# Text passage

*** Begin section ***

Common misconceptions
Wrong

The Code of Hammurabi is the first written law in history.

Right

It is one of the oldest we still have, but the Code of Ur-Nammu, also from Mesopotamia, is about 300 years older. There may have been even older codes that have been lost.

Why

People often want a 'first' to point at. The truth is that written law grew slowly, in many places, over hundreds of years.

Wrong

'An eye for an eye' meant the same punishment for everyone, no matter who they were.

Right

In the Code of Hammurabi, the same crime had very different punishments depending on the social rank of the people involved. A free person who hurt a slave paid a fine to the slave's owner. A free person who hurt another free person of the same rank could lose their own eye.

Why

'An eye for an eye' is often used today to mean fair, equal punishment. In its original setting, it was nothing of the kind.

Wrong

Ancient law was simple. Modern law is much more complex.

Right

The Code of Hammurabi already covers contracts, marriage, divorce, building safety, debt, false witnesses, and theft. Many of the same questions our laws answer were being answered 3,800 years ago.

Why

We often think of the past as simple. In fact, ancient societies dealt with complex legal questions, sometimes in more detail than students might expect.

Wrong

The Code of Hammurabi belongs in the Louvre because France discovered it.

Right

This is one view, but it is not the only one. The Code was made in Babylon (Iraq) and was taken to Susa (Iran) more than 600 years before any French person saw it. The question of where it should be today is a real and live one.

Why

'We found it' is not the same as 'it is ours'. Students should see that the story of how an object reaches a museum is itself part of the lesson.

Teaching this with care

This object touches three modern countries — Iraq, Iran, and France — and a teacher should not let any of them become a hero or a villain. The Code was made in Babylon (Iraq), taken as war loot in ancient times to Susa (Iran), found by French archaeologists in 1901, and is now in Paris; each step of that journey involved real people making real choices, and any of them could be the focus of fair criticism. Treat this honestly without picking a winner. Do not call ancient Babylon 'primitive' or its laws 'simple' — they are detailed and thoughtful, even when their values differ from ours. The most important sensitivity is the laws themselves: the Code includes provisions about women, slaves, and rank that many students will find unfair. Do not soften them; read them out plainly, then talk about why they were that way and what has changed. Some Babylonian laws also gave women rights that surprised modern readers — for example, women could own property, run businesses, and bring legal cases — and this is worth saying. Finally, when discussing 'an eye for an eye', do not let the popular phrase do the work. Use the actual laws (196, 198, 199) so students see what the Code really says.

Check what students have understood

Answer each question in one or two sentences. Use what you have learned about the Code of Hammurabi.

  1. What is the Code of Hammurabi made of, and how old is it?

    It is carved on a tall pillar of black diorite stone, called a stele. It is about 3,800 years old, made around 1754 BCE.
    Marking note: Award full marks for any answer that names the material as stone (or diorite) and gives an age between 3,500 and 4,000 years.
  2. Why is it not quite right to say 'the Code of Hammurabi gave the same punishment for the same crime'?

*** End section ***

# Records for this exercise

*** Begin section ***

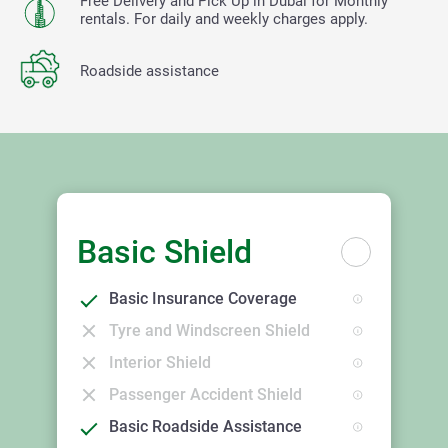
Free Delivery and Pick Up in Dubai for Monthly
rentals. For daily and weekly charges apply.
Roadside assistance
Basic Shield
Basic Insurance Coverage
Tyre and Windscreen Shield
Interior Shield
Passenger Accident Shield
Basic Roadside Assistance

*** End section ***

# Tasks
1. Turn the rows in Block 1 into a Markdown table with columns No. and Line, numbering each row and skipping any that are blank. Leave the picture out of the table.
2. Pick up the Code of Hammurabi teaching notes right after their last line and keep writing.

# Answers for the tasks
1.
| No. | Line |
|---|---|
| 1 | Free Delivery and Pick Up in Dubai for Monthly |
| 2 | rentals. For daily and weekly charges apply. |
| 3 | Roadside assistance |
| 4 | Basic Shield |
| 5 | Basic Insurance Coverage |
| 6 | Tyre and Windscreen Shield |
| 7 | Interior Shield |
| 8 | Passenger Accident Shield |
| 9 | Basic Roadside Assistance |

2.
    Because the Code gave different punishments depending on the social rank of the people involved. A free person who hurt another free person could lose an eye, but a free person who hurt a slave just paid a fine.
    Marking note: Strong answers will mention social rank, status, or the difference between free people and slaves. Accept any answer that shows the student understands punishments were not equal.
  3. What does the carving at the top of the stele show, and why is it important?

    It shows King Hammurabi receiving the laws from Shamash, the sun god of justice. This is important because it tells people the laws came from the gods, not just from the king.
    Marking note: Full marks for any answer that names both figures (Hammurabi and a god) and explains that the carving links the laws to divine authority.
  4. How did the Code travel from Iraq to Paris?

    It was made in Babylon, in modern Iraq. About 600 years later, an Elamite king attacked Babylon and took it as war loot to Susa, in modern Iran. In 1901, French archaeologists found it there and took it to the Louvre in Paris.
    Marking note: Award marks for any answer that mentions all three places (Iraq, Iran, France) and the basic story of how the stele moved between them.
  5. Give one way the Code of Hammurabi was a step forward in its time, and one way it was unfair by our standards today.

    Step forward: the laws were public and written down, so the powerful could not just do as they liked. Unfair today: the laws gave different punishments to people of different ranks, and slaves had almost no protection.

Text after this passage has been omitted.